◆ ABOUT THIS TASK ◆
Reproduce every entry exactly as given.

◆ Stored data entries ◆

== Segment start ==

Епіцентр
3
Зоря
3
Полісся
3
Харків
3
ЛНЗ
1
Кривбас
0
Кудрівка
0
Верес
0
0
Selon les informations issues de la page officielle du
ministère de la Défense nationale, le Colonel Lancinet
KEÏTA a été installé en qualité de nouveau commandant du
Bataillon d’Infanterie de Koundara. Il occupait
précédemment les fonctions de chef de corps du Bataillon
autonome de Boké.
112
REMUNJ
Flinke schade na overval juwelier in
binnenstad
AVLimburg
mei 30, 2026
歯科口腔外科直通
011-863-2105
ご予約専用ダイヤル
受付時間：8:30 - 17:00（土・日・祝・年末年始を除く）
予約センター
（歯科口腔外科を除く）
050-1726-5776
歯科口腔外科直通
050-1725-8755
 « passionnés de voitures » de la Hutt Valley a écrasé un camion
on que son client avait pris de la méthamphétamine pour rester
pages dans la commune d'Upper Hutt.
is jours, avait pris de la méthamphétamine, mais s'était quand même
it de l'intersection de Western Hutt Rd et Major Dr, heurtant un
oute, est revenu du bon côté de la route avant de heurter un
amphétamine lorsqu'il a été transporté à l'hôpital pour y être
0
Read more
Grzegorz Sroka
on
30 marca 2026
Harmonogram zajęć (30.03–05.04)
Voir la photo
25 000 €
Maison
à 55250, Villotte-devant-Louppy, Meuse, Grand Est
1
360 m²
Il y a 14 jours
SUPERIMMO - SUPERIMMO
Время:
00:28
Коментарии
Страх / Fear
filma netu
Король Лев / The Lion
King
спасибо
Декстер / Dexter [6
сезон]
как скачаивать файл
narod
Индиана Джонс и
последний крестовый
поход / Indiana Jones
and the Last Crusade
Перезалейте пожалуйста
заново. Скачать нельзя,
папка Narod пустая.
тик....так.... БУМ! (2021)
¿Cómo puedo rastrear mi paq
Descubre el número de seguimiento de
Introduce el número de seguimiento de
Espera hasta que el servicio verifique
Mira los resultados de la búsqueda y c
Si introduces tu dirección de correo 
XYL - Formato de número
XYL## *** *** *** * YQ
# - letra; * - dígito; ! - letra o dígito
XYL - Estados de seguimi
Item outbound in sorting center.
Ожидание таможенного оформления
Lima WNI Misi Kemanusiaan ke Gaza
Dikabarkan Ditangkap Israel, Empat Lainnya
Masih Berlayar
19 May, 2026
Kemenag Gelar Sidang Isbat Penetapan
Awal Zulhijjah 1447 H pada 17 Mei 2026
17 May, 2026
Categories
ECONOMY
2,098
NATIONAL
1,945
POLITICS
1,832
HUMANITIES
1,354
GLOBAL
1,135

== Segment end ==

◆ ANSWER SPACE ◆
Епіцентр
3
Зоря
3
Полісся
3
Харків
3
ЛНЗ
1
Кривбас
0
Кудрівка
0
Верес
0
0
Selon les informations issues de la page officielle du
ministère de la Défense nationale, le Colonel Lancinet
KEÏTA a été installé en qualité de nouveau commandant du
Bataillon d’Infanterie de Koundara. Il occupait
précédemment les fonctions de chef de corps du Bataillon
autonome de Boké.
112
REMUNJ
Flinke schade na overval juwelier in
binnenstad
AVLimburg
mei 30, 2026
歯科口腔外科直通
011-863-2105
ご予約専用ダイヤル
受付時間：8:30 - 17:00（土・日・祝・年末年始を除く）
予約センター
（歯科口腔外科を除く）
050-1726-5776
歯科口腔外科直通
050-1725-8755
 « passionnés de voitures » de la Hutt Valley a écrasé un camion
on que son client avait pris de la méthamphétamine pour rester
pages dans la commune d'Upper Hutt.
is jours, avait pris de la méthamphétamine, mais s'était quand même
it de l'intersection de Western Hutt Rd et Major Dr, heurtant un
oute, est revenu du bon côté de la route avant de heurter un
amphétamine lorsqu'il a été transporté à l'hôpital pour y être
0
Read more
Grzegorz Sroka
on
30 marca 2026
Harmonogram zajęć (30.03–05.04)
Voir la photo
25 000 €
Maison
à 55250, Villotte-devant-Louppy, Meuse, Grand Est
1
360 m²
Il y a 14 jours
SUPERIMMO - SUPERIMMO
Время:
00:28
Коментарии
Страх / Fear
filma netu
Король Лев / The Lion
King
спасибо
Декстер / Dexter [6
сезон]
как скачаивать файл
narod
Индиана Джонс и
последний крестовый
поход / Indiana Jones
and the Last Crusade
Перезалейте пожалуйста
заново. Скачать нельзя,
папка Narod пустая.
тик....так.... БУМ! (2021)
¿Cómo puedo rastrear mi paq
Descubre el número de seguimiento de
Introduce el número de seguimiento de
Espera hasta que el servicio verifique
Mira los resultados de la búsqueda y c
Si introduces tu dirección de correo 
XYL - Formato de número
XYL## *** *** *** * YQ
# - letra; * - dígito; ! - letra o dígito
XYL - Estados de seguimi
Item outbound in sorting center.
Ожидание таможенного оформления
Lima WNI Misi Kemanusiaan ke Gaza
Dikabarkan Ditangkap Israel, Empat Lainnya
Masih Berlayar
19 May, 2026
Kemenag Gelar Sidang Isbat Penetapan
Awal Zulhijjah 1447 H pada 17 Mei 2026
17 May, 2026
Categories
ECONOMY
2,098
NATIONAL
1,945
POLITICS
1,832
HUMANITIES
1,354
GLOBAL
1,135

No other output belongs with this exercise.